Wednesday, December 17, 2014

Religion in a Family's History, a repost

Emily Suzanne Clark




My parents are getting ready to sell their house and downsize. This
means going through and packing lots of stuff. Some finds have been
funny – including "books" I wrote when I was 7. Every piece has a story.
We found my great-grandfather's framed certificate acknowledging his
promotion to 32nd degree mason in the Scottish Rite from the late 1920s.
My mother's pre-Vatican II missal from her childhood shows the wear of a
book used lovingly, dutifully, and devoutly for years. It was full of
holy cards for her grandparents, JFK, Pope John XXIII, a friend who died
in Vietnam. Two of those holy cards were for my great-grandmother
Stella, which reminded me of a story I shared on this blog a couple years ago. I've re-posted it below. Enjoy and Happy Holidays!

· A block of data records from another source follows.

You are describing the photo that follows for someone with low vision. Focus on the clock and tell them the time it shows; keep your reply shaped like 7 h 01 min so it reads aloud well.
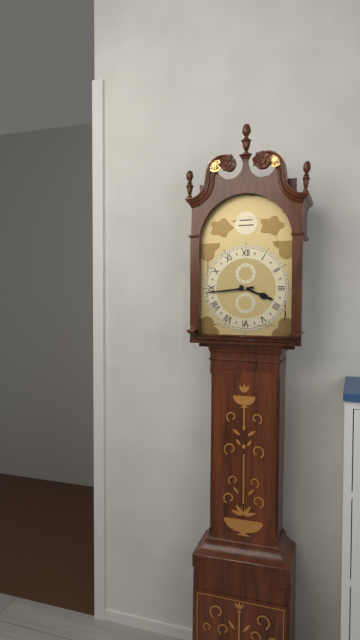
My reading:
3 h 44 min
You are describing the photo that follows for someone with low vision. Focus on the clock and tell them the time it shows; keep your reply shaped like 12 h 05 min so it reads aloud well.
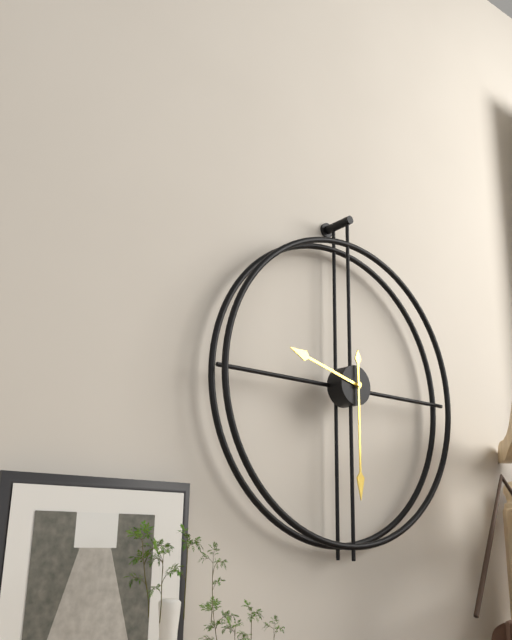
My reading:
9 h 30 min
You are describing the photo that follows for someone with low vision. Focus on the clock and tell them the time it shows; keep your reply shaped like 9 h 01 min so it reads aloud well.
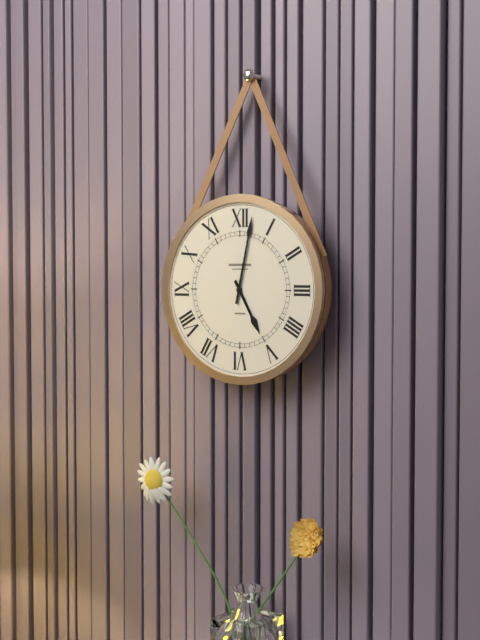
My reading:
5 h 02 min
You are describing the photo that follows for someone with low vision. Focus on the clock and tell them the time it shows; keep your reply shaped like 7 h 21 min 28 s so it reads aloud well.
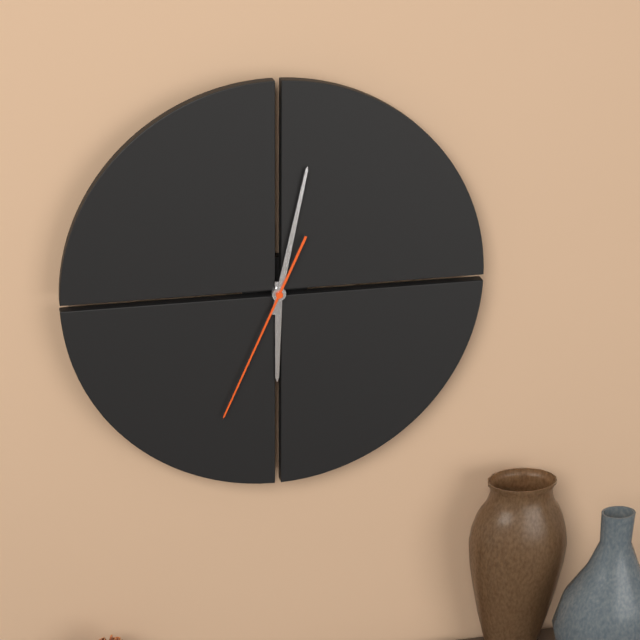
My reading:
6 h 02 min 34 s
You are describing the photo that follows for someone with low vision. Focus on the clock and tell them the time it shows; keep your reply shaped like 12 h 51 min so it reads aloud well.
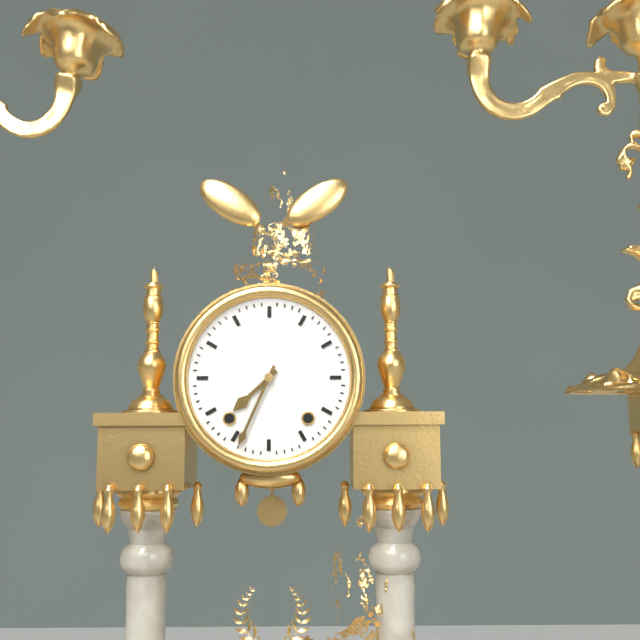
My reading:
7 h 34 min
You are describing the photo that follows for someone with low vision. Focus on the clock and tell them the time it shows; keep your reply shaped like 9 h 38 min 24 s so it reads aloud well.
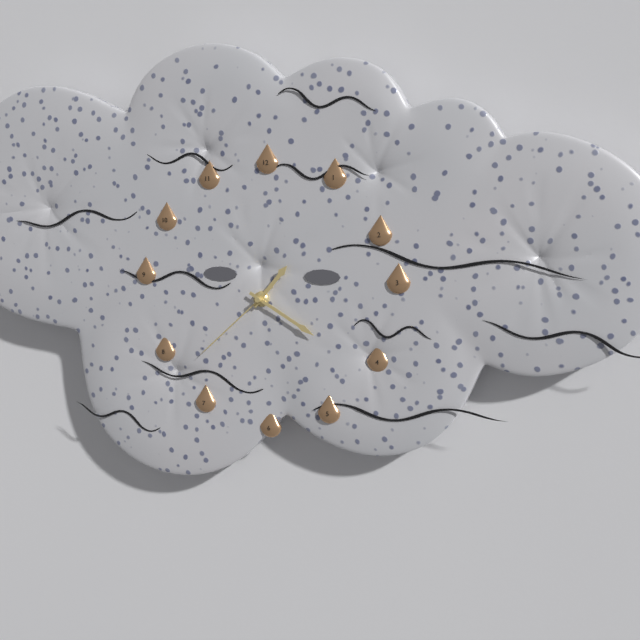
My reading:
1 h 20 min 38 s
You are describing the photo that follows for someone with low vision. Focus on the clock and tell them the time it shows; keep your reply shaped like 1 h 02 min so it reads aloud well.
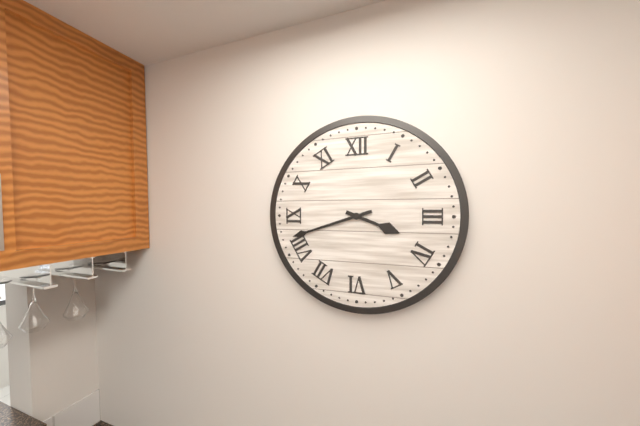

A secret infant baptism orchestrated by a “formerly” Catholic wife who
renounced her faith when she married into an anti-Catholic family sounds
like a plotline to an early twentieth century soap opera. And it makes
me think of my family. My family may not be Italian, but my
great-grandmother Stella Foster Myer was a sort of German version of
the“immigrants’ daughters” that Robert Orsi’s earlier work focuses upon, because Stella too was caught between early twentieth century tensions of family and religion.





Stella
Foster was born in 1898 to a very Catholic, very German immigrant
family on a Midwest farm. As she grew up, she considered becoming a nun –
an idea further enforced by remaining single for as long as she did. In
1922 she married my great-grandfather Paul Myer, a 25 year old son of
German immigrants who were Lutheran and anti-Catholic. (The picture is
of the renovated barn at the farm where Stella and Paul raised their
family, circa now). When my mother first told me this story, my
immediate question for her and her older sister was: how on earth did
Stella and Paul meet, let alone engage in a courtship? The simple answer
is that they were neighbors. The Foster family lived on a farm south of
Topeka, Kansas down the county road from one of the Myer family’s
farms. Stella and Paul’s marriage may have been a bit of one of
convenience at its outset – they married “old” for the small-town early
1920s – but my aunt in particular remembers seeing her grandparents
engage in light-hearted teasing indicative of a strong bond.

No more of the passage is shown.